In the entries that follow, the lines from the one with "left shoulder: (111, 571)" through the one with "nose: (868, 518)" are the ones to write out, exactly and with both ends included. Nothing else should appear.
*** Opening of AVAILABLE RECORDS ***
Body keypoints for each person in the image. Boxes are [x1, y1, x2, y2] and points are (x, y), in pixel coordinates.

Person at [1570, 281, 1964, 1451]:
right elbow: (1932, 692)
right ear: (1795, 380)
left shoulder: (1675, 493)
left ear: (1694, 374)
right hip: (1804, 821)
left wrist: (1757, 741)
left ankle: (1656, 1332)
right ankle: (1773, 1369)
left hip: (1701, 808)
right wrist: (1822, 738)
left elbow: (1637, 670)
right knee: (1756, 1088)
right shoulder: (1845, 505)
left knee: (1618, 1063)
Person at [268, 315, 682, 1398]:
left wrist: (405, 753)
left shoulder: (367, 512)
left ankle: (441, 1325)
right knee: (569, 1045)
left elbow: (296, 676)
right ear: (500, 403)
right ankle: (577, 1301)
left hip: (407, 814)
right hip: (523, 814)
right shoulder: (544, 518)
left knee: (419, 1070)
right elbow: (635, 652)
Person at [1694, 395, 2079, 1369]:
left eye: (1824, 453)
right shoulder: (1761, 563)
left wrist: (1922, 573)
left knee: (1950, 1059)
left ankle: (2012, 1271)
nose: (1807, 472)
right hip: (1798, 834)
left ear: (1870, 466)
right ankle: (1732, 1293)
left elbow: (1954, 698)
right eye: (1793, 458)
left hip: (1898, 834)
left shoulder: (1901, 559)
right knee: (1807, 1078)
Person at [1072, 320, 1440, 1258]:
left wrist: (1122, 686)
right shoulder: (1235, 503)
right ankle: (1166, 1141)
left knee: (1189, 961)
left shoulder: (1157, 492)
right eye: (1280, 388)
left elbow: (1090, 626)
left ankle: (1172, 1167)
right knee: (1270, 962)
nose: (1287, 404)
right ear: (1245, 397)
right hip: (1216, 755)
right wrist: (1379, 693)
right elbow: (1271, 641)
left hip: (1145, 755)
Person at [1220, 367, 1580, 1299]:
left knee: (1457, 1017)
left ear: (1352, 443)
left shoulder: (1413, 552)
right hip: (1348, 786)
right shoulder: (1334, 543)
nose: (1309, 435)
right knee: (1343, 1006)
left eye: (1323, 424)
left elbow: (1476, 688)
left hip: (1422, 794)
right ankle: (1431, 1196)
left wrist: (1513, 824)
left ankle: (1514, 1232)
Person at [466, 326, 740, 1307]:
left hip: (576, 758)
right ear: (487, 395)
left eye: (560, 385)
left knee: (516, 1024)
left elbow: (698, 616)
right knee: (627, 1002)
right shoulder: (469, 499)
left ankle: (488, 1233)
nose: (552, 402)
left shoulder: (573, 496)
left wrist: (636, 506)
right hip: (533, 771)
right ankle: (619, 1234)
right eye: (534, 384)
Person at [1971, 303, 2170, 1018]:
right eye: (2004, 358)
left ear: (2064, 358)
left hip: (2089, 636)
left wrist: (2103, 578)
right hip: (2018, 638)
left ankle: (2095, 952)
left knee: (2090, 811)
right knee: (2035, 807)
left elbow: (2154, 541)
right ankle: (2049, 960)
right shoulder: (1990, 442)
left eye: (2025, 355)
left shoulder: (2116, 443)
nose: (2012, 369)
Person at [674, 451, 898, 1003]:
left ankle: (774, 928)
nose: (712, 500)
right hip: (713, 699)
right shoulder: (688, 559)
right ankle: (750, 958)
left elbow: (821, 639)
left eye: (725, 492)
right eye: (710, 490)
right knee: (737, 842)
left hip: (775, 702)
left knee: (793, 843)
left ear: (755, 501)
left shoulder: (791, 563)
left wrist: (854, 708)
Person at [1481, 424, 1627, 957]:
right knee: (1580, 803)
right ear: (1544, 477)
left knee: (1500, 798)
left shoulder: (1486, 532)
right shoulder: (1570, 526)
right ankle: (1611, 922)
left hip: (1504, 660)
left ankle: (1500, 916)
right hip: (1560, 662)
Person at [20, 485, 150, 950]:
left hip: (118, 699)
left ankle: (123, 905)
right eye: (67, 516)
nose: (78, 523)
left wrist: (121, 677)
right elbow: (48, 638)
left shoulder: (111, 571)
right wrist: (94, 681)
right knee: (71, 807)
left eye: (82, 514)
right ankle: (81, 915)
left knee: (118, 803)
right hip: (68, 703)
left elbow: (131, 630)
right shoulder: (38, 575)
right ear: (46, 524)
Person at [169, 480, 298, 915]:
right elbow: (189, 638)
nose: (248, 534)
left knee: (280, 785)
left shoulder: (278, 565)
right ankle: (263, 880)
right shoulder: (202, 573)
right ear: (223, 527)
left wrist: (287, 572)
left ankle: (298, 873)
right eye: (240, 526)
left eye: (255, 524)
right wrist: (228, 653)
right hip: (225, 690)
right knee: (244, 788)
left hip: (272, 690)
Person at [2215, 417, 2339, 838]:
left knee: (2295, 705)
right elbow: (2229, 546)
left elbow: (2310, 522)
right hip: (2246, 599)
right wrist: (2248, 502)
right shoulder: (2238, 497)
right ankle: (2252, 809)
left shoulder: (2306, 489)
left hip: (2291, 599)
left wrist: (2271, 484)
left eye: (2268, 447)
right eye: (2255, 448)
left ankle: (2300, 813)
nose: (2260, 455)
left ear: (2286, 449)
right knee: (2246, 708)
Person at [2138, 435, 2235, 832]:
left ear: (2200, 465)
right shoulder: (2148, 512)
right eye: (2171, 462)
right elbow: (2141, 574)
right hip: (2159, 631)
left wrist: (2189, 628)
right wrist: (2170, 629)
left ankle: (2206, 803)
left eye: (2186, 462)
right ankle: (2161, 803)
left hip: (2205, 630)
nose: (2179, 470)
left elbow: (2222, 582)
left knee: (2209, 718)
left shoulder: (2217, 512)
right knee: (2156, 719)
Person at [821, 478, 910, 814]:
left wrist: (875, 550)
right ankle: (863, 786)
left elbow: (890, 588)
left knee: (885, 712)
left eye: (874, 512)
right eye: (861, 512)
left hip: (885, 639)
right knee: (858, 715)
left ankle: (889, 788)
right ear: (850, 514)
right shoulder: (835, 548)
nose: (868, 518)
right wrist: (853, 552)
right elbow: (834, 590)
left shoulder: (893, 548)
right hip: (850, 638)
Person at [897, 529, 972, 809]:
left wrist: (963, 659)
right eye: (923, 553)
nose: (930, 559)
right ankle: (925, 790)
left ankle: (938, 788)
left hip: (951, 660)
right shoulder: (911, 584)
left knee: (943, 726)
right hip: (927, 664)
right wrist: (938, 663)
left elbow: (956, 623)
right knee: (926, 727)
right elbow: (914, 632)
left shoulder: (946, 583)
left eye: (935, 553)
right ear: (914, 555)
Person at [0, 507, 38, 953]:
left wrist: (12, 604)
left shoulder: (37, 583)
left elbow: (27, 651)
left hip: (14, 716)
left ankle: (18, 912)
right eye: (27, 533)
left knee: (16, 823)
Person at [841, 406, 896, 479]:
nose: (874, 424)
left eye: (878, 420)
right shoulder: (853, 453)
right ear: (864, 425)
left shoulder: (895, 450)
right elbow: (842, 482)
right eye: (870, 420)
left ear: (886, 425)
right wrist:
*** Close of AVAILABLE RECORDS ***
**RESULT BELOW:**
left shoulder: (111, 571)
right wrist: (94, 681)
right knee: (71, 807)
left eye: (82, 514)
right ankle: (81, 915)
left knee: (118, 803)
right hip: (68, 703)
left elbow: (131, 630)
right shoulder: (38, 575)
right ear: (46, 524)
Person at [169, 480, 298, 915]:
right elbow: (189, 638)
nose: (248, 534)
left knee: (280, 785)
left shoulder: (278, 565)
right ankle: (263, 880)
right shoulder: (202, 573)
right ear: (223, 527)
left wrist: (287, 572)
left ankle: (298, 873)
right eye: (240, 526)
left eye: (255, 524)
right wrist: (228, 653)
right hip: (225, 690)
right knee: (244, 788)
left hip: (272, 690)
Person at [2215, 417, 2339, 838]:
left knee: (2295, 705)
right elbow: (2229, 546)
left elbow: (2310, 522)
right hip: (2246, 599)
right wrist: (2248, 502)
right shoulder: (2238, 497)
right ankle: (2252, 809)
left shoulder: (2306, 489)
left hip: (2291, 599)
left wrist: (2271, 484)
left eye: (2268, 447)
right eye: (2255, 448)
left ankle: (2300, 813)
nose: (2260, 455)
left ear: (2286, 449)
right knee: (2246, 708)
Person at [2138, 435, 2235, 832]:
left ear: (2200, 465)
right shoulder: (2148, 512)
right eye: (2171, 462)
right elbow: (2141, 574)
right hip: (2159, 631)
left wrist: (2189, 628)
right wrist: (2170, 629)
left ankle: (2206, 803)
left eye: (2186, 462)
right ankle: (2161, 803)
left hip: (2205, 630)
nose: (2179, 470)
left elbow: (2222, 582)
left knee: (2209, 718)
left shoulder: (2217, 512)
right knee: (2156, 719)
Person at [821, 478, 910, 814]:
left wrist: (875, 550)
right ankle: (863, 786)
left elbow: (890, 588)
left knee: (885, 712)
left eye: (874, 512)
right eye: (861, 512)
left hip: (885, 639)
right knee: (858, 715)
left ankle: (889, 788)
right ear: (850, 514)
right shoulder: (835, 548)
nose: (868, 518)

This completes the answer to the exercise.